Un vaste mouvement de concentrations d’entreprises horlogères a eu lieu en Suisse dans les années 1960 [11]. Il était lié à la fin du statut horloger, instauré pendant la période de crise des années 1920-1930, qui réglementait l’industrie horlogère, en soumettant par exemple à autorisation les créations d’entreprises ou leur rachat.
La Société des Garde-Temps (SGT) a été créée le 20 septembre 1968 à Neuchâtel pour associer dans la même holding 6 établisseurs suisses : Degoumois & Cie, Fleurier Watch, Helvétia, William Mathez, Silvana et Eugène Vuilleumier [12]. Cette création s’est faite sous l’impulsion de Jean-Victor Degoumois qui est impliqué dans l’ensemble des sociétés de la holding.

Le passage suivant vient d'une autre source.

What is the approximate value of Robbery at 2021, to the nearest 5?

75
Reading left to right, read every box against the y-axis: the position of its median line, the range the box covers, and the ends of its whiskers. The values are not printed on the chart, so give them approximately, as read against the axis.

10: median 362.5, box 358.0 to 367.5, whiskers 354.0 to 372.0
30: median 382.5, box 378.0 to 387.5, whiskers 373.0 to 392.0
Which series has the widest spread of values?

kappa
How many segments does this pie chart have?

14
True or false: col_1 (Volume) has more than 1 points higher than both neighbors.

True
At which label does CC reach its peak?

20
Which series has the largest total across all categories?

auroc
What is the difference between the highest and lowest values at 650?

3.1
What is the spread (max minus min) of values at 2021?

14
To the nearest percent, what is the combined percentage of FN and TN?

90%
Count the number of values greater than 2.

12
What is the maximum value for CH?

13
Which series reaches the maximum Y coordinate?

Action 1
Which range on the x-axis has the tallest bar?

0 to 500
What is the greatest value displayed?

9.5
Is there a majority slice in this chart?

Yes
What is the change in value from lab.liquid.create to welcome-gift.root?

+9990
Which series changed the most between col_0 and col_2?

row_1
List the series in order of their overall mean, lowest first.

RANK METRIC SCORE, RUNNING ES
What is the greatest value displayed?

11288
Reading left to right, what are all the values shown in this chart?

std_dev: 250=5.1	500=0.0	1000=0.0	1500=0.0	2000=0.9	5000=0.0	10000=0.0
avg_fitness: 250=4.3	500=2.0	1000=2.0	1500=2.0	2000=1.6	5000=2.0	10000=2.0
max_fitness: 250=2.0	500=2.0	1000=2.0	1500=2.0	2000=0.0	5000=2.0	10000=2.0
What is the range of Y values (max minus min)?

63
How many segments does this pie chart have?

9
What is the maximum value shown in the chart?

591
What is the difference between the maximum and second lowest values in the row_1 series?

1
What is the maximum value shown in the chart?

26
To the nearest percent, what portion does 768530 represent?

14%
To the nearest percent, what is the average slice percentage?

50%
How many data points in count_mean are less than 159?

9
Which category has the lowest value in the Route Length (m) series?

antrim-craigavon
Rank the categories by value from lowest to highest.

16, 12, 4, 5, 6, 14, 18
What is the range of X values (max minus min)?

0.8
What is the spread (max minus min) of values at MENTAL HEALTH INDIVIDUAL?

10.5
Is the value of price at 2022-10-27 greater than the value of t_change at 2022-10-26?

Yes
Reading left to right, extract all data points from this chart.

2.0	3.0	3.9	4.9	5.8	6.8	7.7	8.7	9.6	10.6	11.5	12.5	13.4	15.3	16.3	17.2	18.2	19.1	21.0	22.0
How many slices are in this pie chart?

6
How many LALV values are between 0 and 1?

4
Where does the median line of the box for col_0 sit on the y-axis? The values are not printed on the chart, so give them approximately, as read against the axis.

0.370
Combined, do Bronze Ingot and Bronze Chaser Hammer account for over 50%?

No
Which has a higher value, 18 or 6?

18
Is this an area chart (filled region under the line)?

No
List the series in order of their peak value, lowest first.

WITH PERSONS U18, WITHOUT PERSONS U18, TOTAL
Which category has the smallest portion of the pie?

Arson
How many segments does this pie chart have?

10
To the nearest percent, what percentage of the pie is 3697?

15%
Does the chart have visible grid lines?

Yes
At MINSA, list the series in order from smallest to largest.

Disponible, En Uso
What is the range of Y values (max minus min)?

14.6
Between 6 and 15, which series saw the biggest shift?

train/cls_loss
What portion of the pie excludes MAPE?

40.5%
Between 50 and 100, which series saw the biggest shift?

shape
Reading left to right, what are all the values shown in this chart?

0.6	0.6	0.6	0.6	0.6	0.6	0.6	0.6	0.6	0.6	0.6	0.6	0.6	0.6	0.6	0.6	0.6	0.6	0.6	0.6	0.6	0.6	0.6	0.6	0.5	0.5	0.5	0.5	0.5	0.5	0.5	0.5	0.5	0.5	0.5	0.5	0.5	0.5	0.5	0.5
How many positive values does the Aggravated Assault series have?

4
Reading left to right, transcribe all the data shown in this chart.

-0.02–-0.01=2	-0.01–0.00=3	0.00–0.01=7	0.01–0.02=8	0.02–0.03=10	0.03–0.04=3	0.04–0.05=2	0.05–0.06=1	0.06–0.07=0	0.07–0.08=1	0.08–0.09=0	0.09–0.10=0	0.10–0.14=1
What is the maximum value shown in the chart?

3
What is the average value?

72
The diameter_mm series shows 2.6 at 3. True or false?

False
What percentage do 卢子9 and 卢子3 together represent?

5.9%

Solvil & Titus intègre la holding SGT dès 1969 [13], et en 1970 deux autres entreprises les rejoignent : Invicta SA et la Compagnie des montres Sandoz SA [14]. Cette intégration comporte également la célèbre société américaine Waltham Watch Co. qui était détenue par Invicta, Avia et Sandoz.
A cette occasion la société Sandoz a en effet changé de nom : en 1970, elle est devenue Compagnie des Montres Sandoz SA [14].
SGT est un groupe majeur : en 1970 il représente 10% des exportations de montres suisses, soit 3,8 millions de montres, et c’est le 3e groupe horloger suisse, derrière l’ASUAG et la SSIH [15].
Sandoz poursuit sa progression, avec des innovations techniques comme un système de bague contre les chocs placée autour du mouvement et appelé Oltrashock, et un renouvellement de ses gammes : nouvelles montres automatiques et nouvelles montres de plongée.